__Supplied passage__
———

This representation is based on an authoritarian Jacobinism and an evolutionary understanding of the state’s relationship with society. It also hides the common understanding, of what is and what should be the relationship of the ‘elite’ and society, shared by all components of the political scene since ‘independence’ and inherited from the colonial state. In this conception, the state exercises a kind of colonial policy towards the rest of society by voluntarily shaping it. State power is embodied in this conception by a minority (a political elite) that has proclaimed itself as the thinking mind instead of all society. One can easily recognize what may be considered a ‘coloniality of knowledge’ in this relationship. However, perhaps the greatest issue posed by this perception is how it functions to obscure a class-based analysis of the state. The post-colonial state claims, through its public institutions, the first of which are educational institutions, to preserve the social gains of independence against the imperialist neoliberal attack. In actuality, education functions like other institutions to reproduce inequality between class social structures as well as the disparity between regions.
The student movement was not in isolation from this dominant perception inherited from colonialism by defending the necessity of breaking all ‘traditional’ frameworks and replacing them with abstract and parachuted-in university knowledge. Destabilising ‘traditional’ structures turned into a goal in itself, with the aim being to replace indigenous forms of knowing with frameworks that mimic those promoted by the imperial centre. This was especially problematic considering that new models were imposed without linking knowledge production to Tunisians’ actual conditions and needs, as well as with a lack of recognition that the means of producing knowledge are multiple, and the university is only one of them.
This authoritarian and class conception cannot be understood without linking it to the ideals that political elites have sought in Tunisia since independence. The ultimate goal of the post-independence state has been to ‘catch up’ with the ranks of developed countries by increasing productivity and supporting the ability to control all the resources surrounding us, subjecting them to our desire. This aim has been instrumentalized to justify class and geographic divisions in the country. Scientism and anthropocentrism dominate as ideologies with the assumption that humans are able to control all aspects of their lives, and that it is desirable to place all assets at their service. Both left and right have defended different variants of the colonial-capitalist development model, with the left arguing that the accumulation of wealth is necessary to ultimately redress social inequalities and guarantee popular welfare.
Since technology disconnected from social and political struggles became an end in itself, it became legitimate for a social group – an intellectual elite – to claim a monopoly on this ‘technological’ production. Of course, this monopoly did not take place arbitrarily. It was subject to the social division of labour in the capitalist society, which increases the estrangement between intellectual and manual work. Tunisia’s elite at independence and its successors had strongly increased this separation by speaking contemptuously about manual labor while praising intellectual work. This is evident in the country’s successive educational reforms and in the unbalanced relationship between so-called general and professional (and manual) teaching.

———

__Input data__

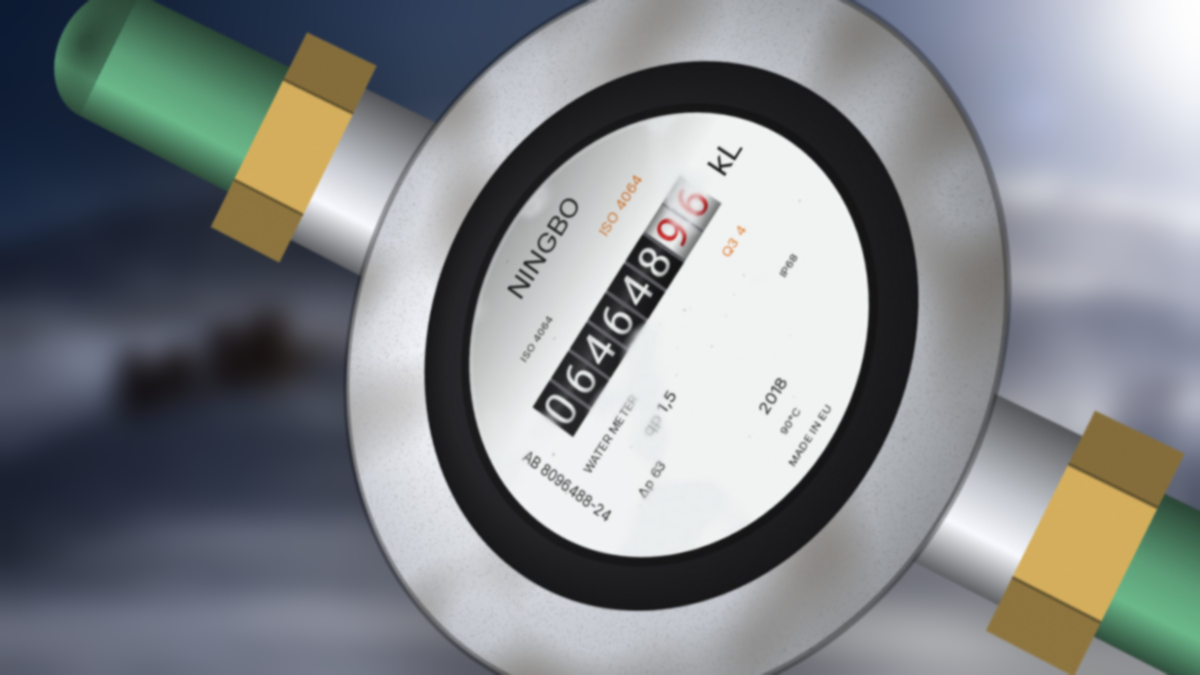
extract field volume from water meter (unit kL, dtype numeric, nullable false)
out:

———

__Study questions__
#1 In the passage on Tunisia's post-colonial state, what is named as the ultimate goal of the post-independence state?
#2 List every word or phrase that the passage on Tunisia's post-colonial state sets in single quotation marks, naming each one once.
#3 Please repeat the passage on Tunisia's post-colonial state word for word, starting with "Since technology disconnected" and going on through "(and manual) teaching.".

__Problem solutions__
#1 To "catch up" with the ranks of developed countries by increasing productivity and supporting the ability to control all surrounding resources.

#2
elite
independence
coloniality of knowledge
traditional
catch up
technological

#3
Since technology disconnected from social and political struggles became an end in itself, it became legitimate for a social group – an intellectual elite – to claim a monopoly on this ‘technological’ production. Of course, this monopoly did not take place arbitrarily. It was subject to the social division of labour in the capitalist society, which increases the estrangement between intellectual and manual work. Tunisia’s elite at independence and its successors had strongly increased this separation by speaking contemptuously about manual labor while praising intellectual work. This is evident in the country’s successive educational reforms and in the unbalanced relationship between so-called general and professional (and manual) teaching.